On New Year’s, long after midnight, my dad brought out his Johnny Carson DVDs and started showing us clips. We were exhausted. It was almost 3AM. But he kept going. Never whole shows, just bits and pieces…things he remembered and could find. I stayed awake because I see him so rarely it would be unfair to sleep, to beg off. New Year’s, anyway, makes me sad. Even happily married, it marks a passage of time, and there are too many ailing people in my life for that not to hurt. So I stayed up. Some of the guests I knew, some I very much did not. There was no pattern to the clips he sought–this person, that person, this bit. The change in sets, outfits, lighting, over the years. When at last we all tottered off to bed I lay away looking at the ceiling thinking that Dad’s memory was the pattern. His loyalty was the latchkey. Carson was the keeper of his past and here, at last, technology had delivered his past to him in a way he could call up an access at will. By participating in the viewing of Carson’s show over decades, my dad had tied memories to it that he could regain, watching it again. “During this one your mother…” “My dad always loved this guy…” “I saw this on a base in…” That. He gets that back.
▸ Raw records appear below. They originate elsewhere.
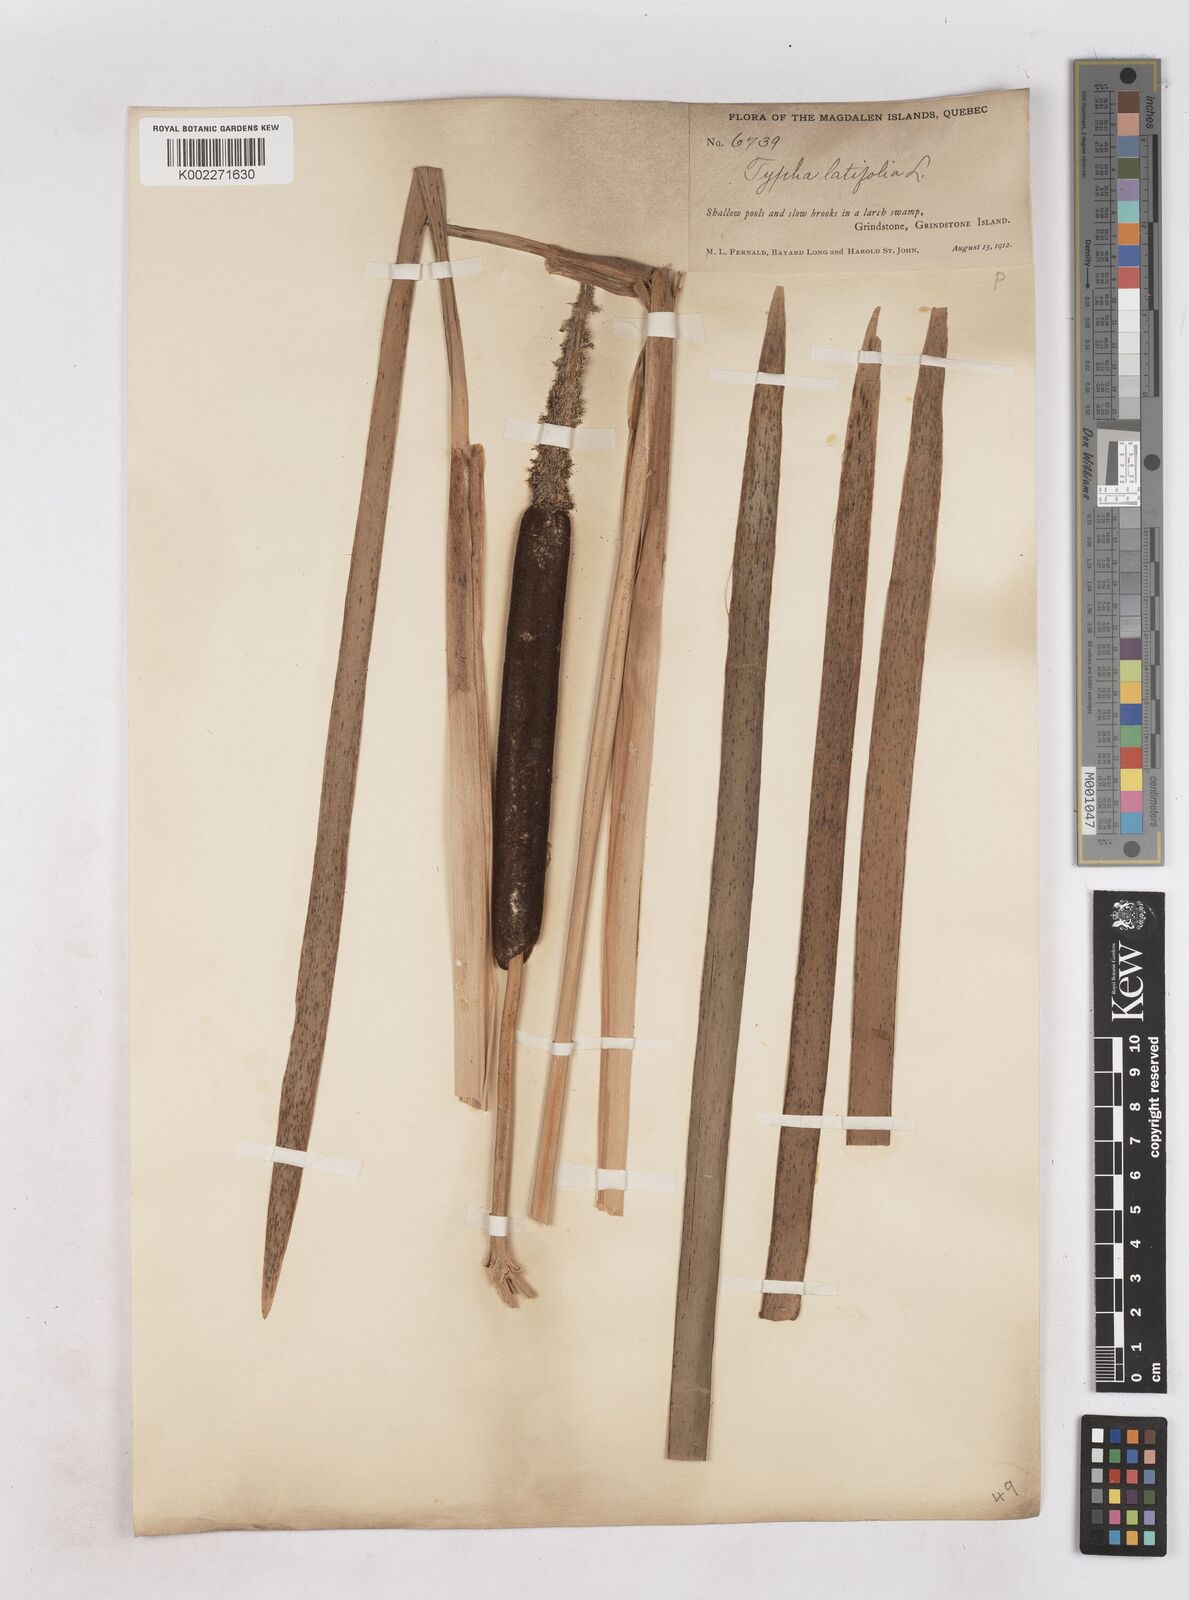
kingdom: Plantae
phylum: Tracheophyta
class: Liliopsida
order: Poales
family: Typhaceae
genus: Typha
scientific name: Typha latifolia
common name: Broadleaf cattail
I’m saying this because if we are to have a keeper–if anyone can wrangle our divergent views and experiences into a space to which we will want to return, when we are old and trying to connect with our sad daughters on rainy New Year’s dawns–I want it to be Stephen Colbert. Anyone who is willing to strip themselves bare for the good of people they will never ever meet like that gets my vote for trying to draw the scattered staticky blips of our lifetimes into a sort of linear progression that it makes sense to look back at. To mourn, yes, but also to laugh. At 3AM on New Year’s my dad was laughing so hard tears ran down his face. He was laughing.